◆ Supplied records:
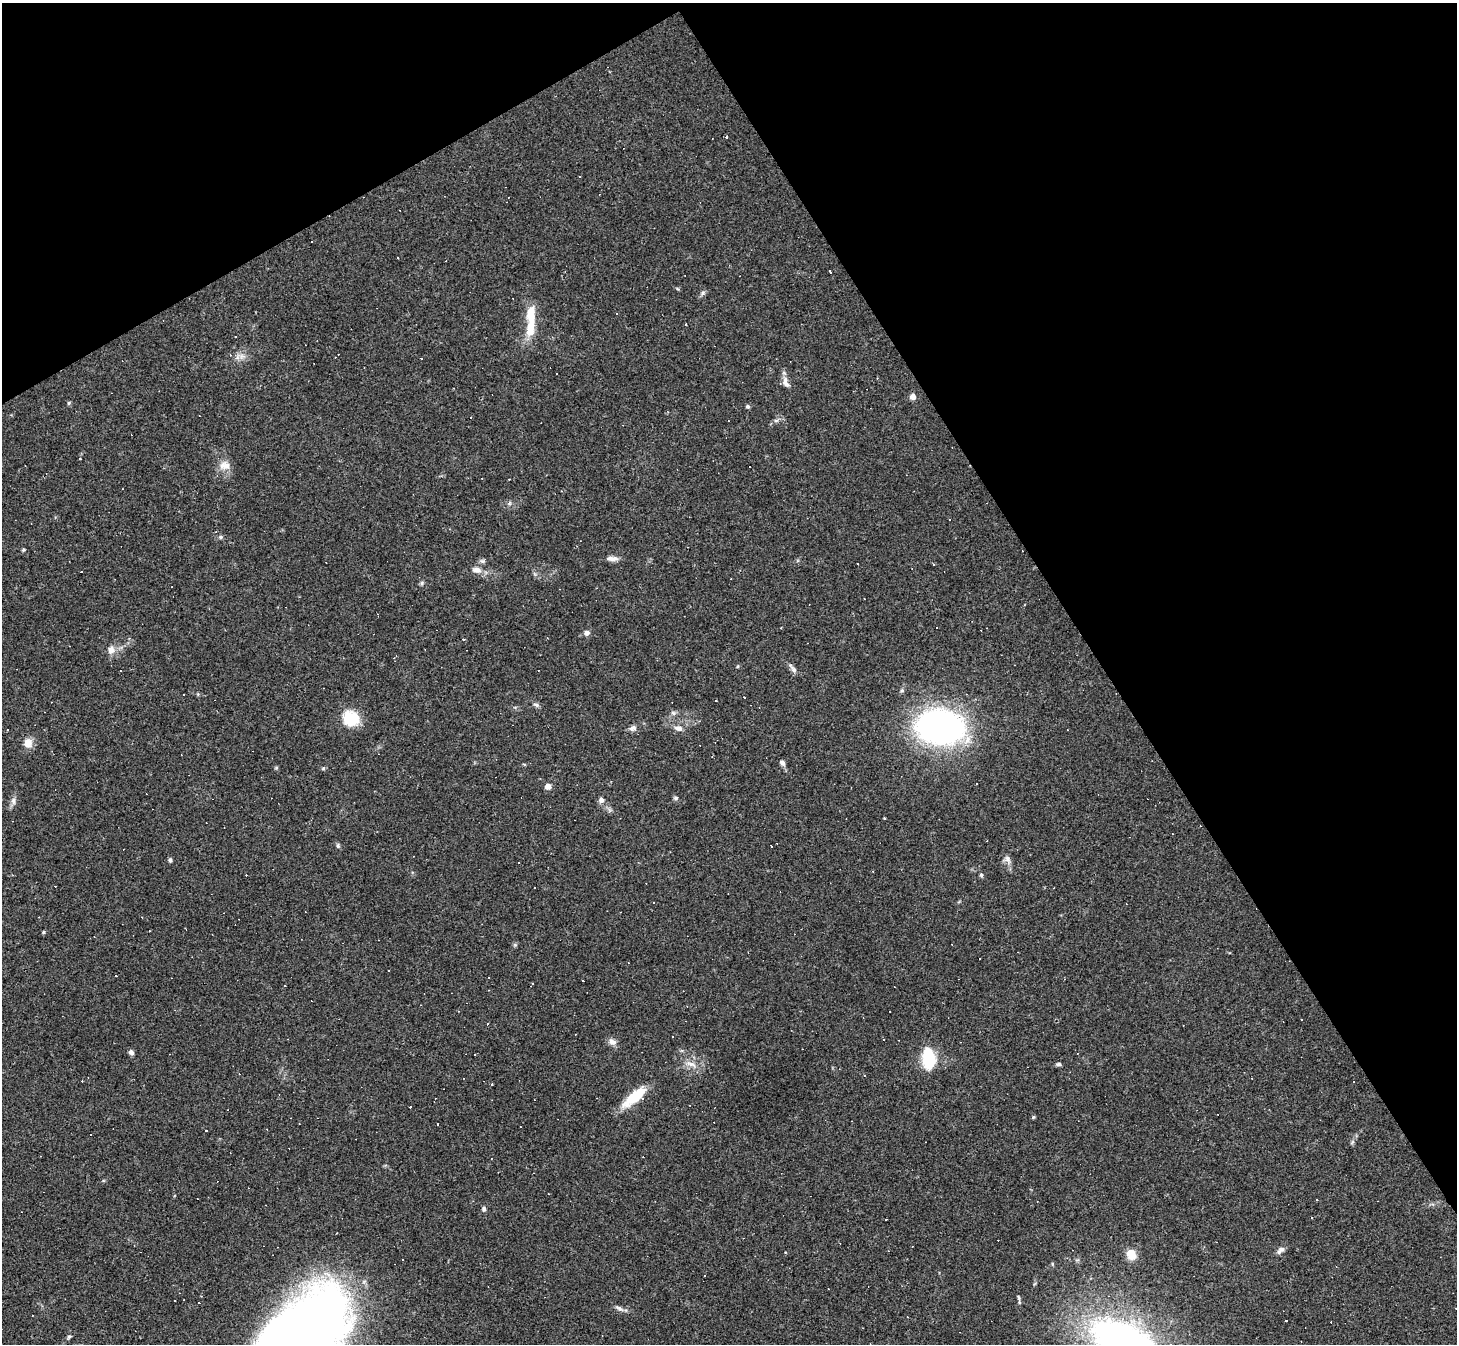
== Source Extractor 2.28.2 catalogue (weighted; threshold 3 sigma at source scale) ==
...
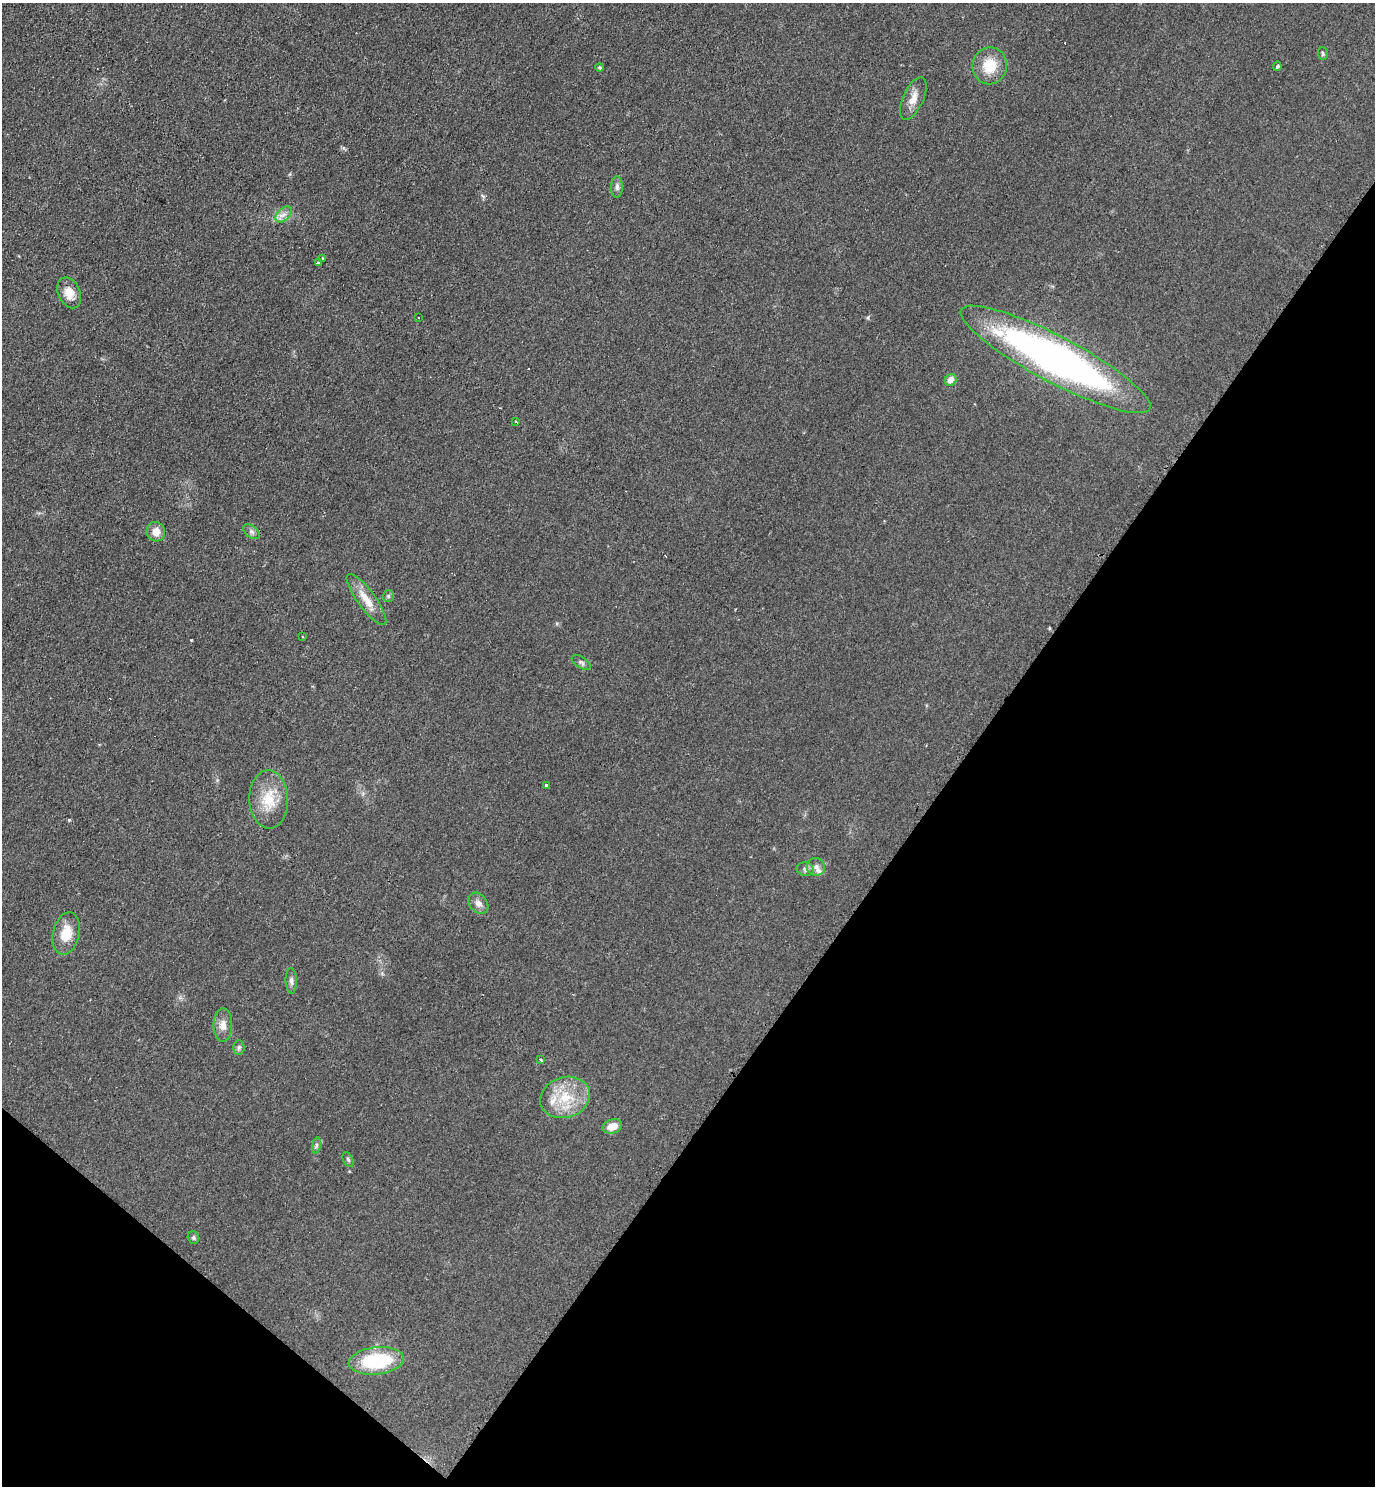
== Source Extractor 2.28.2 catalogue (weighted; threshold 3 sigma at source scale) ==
* * *
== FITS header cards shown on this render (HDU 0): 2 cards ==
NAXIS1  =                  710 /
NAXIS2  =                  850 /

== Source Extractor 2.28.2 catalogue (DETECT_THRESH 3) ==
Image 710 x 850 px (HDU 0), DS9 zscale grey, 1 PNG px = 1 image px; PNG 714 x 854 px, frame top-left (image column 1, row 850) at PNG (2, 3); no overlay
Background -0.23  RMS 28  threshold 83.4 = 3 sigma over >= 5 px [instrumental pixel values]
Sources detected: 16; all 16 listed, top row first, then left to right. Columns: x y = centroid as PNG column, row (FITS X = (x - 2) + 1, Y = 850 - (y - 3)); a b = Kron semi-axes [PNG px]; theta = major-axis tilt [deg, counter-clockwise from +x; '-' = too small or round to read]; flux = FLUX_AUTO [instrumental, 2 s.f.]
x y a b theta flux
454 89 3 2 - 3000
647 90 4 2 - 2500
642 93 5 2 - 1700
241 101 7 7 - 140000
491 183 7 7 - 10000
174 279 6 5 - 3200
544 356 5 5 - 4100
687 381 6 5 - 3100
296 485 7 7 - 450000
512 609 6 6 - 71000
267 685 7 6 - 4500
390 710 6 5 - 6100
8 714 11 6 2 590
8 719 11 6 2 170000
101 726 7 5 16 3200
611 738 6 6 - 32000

◆ Task objective:
Can you copy out word for word every line of the material above, from the line containing "2.28.2 catalogue (DETECT_THRESH" up to and including the line containing "611 738 6 6 - 32000"?

◆ Reply:
== Source Extractor 2.28.2 catalogue (DETECT_THRESH 3) ==
Image 710 x 850 px (HDU 0), DS9 zscale grey, 1 PNG px = 1 image px; PNG 714 x 854 px, frame top-left (image column 1, row 850) at PNG (2, 3); no overlay
Background -0.23  RMS 28  threshold 83.4 = 3 sigma over >= 5 px [instrumental pixel values]
Sources detected: 16; all 16 listed, top row first, then left to right. Columns: x y = centroid as PNG column, row (FITS X = (x - 2) + 1, Y = 850 - (y - 3)); a b = Kron semi-axes [PNG px]; theta = major-axis tilt [deg, counter-clockwise from +x; '-' = too small or round to read]; flux = FLUX_AUTO [instrumental, 2 s.f.]
x y a b theta flux
454 89 3 2 - 3000
647 90 4 2 - 2500
642 93 5 2 - 1700
241 101 7 7 - 140000
491 183 7 7 - 10000
174 279 6 5 - 3200
544 356 5 5 - 4100
687 381 6 5 - 3100
296 485 7 7 - 450000
512 609 6 6 - 71000
267 685 7 6 - 4500
390 710 6 5 - 6100
8 714 11 6 2 590
8 719 11 6 2 170000
101 726 7 5 16 3200
611 738 6 6 - 32000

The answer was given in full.